Arcadian Infracom will use an investment of as much as $140 million from investment firm TIAA, which focuses on the retirement market, to accelerate fiber projects in the four-corners region of the southwest. Arcadian Infracom calls itself “an internet infrastructure development, construction, and operations company.”
Arcadian plans to build fiber routes between Phoenix and Salt Lake City and between Phoenix and Denver that will purposely be routed through rural and tribal communities. The routing, which Arcadian says provides network diversity, resiliency, security and improved latency, was made possible by a value-sharing partnership between Arcadian and the Navajo Nation for access to the Navajo Reservation.
The routes will serve cloud providers, content companies, carriers and ISPs – and will provide broadband in the rural and tribal communities through which it passes.

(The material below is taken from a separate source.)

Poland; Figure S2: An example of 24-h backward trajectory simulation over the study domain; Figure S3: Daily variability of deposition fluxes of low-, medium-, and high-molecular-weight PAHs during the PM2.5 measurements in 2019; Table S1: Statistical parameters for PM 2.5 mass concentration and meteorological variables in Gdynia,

TIAA’s investment manager Nuveen originated, underwrote and will manage the investment.
“TIAA’s investment has the ability to significantly scale Arcadian’s capital-intensive business across multiple fiber routes as well as create additional synergistic investment opportunities as we route the digital ecosystem directly through rural and tribal markets,” Arcadian CEO and co-founder Dan Davis said in a press release.

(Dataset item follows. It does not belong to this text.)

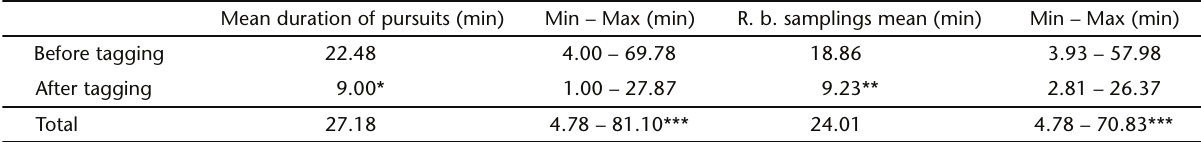
Table I. Mean duration of pursuit and respiratory behavior (r.b.). Total and partial duration mean, before and after tagging.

Fiber transport business models are evolving to include partnerships for the social good or to help eliminate the digital divide, as well as traditional carriers expanding their fiber transport footprints to take advantage of explosive demand for bandwidth.

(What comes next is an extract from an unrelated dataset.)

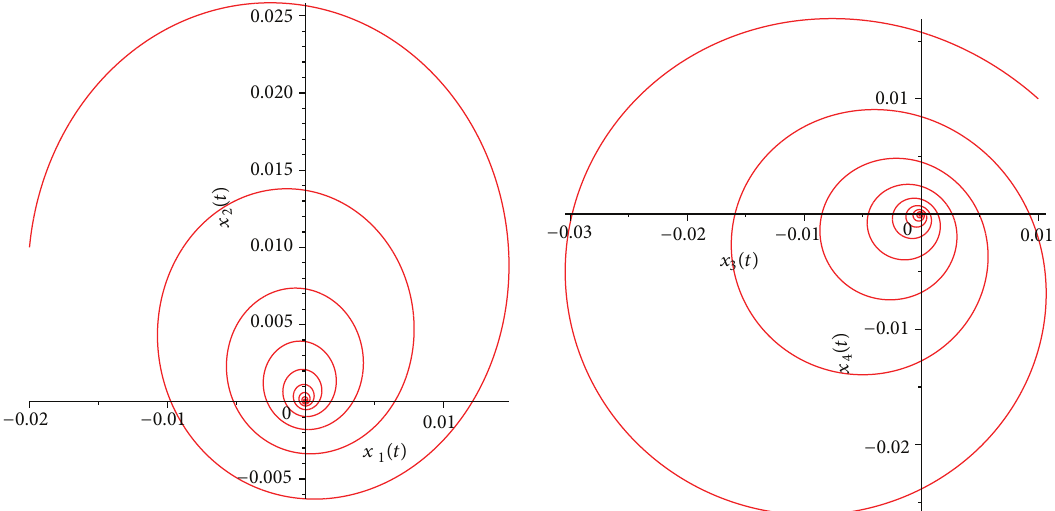
Figure 6: Trajectory projection starting from (𝑥 1 , 𝑥 2 ,𝑥 3 ,𝑥 4 ) = (−0.02, 0.01, 0.01, 0.01) converges to the E.S. when (𝛿 1 , 𝛿 2 ) = (−0.2,−0.2) .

In 2019 Facebook launched a Middle Mile Infrastructure subsidiary to sell excess capacity on fiber networks that the company would be building to interconnect its data centers. The Facebook fiber builds focus on areas where fiber is not already available from another company in underserved and unserved markets.
In March, Windstream said that it added 60,000 wholesale fiber locations across its 18-state footprint. Those locations, which became available during the first quarter of the year, are where Windstream is the incumbent provider. At the time, Windstream was embarking on a $2 billion expansion of its fiber broadband access capabilities.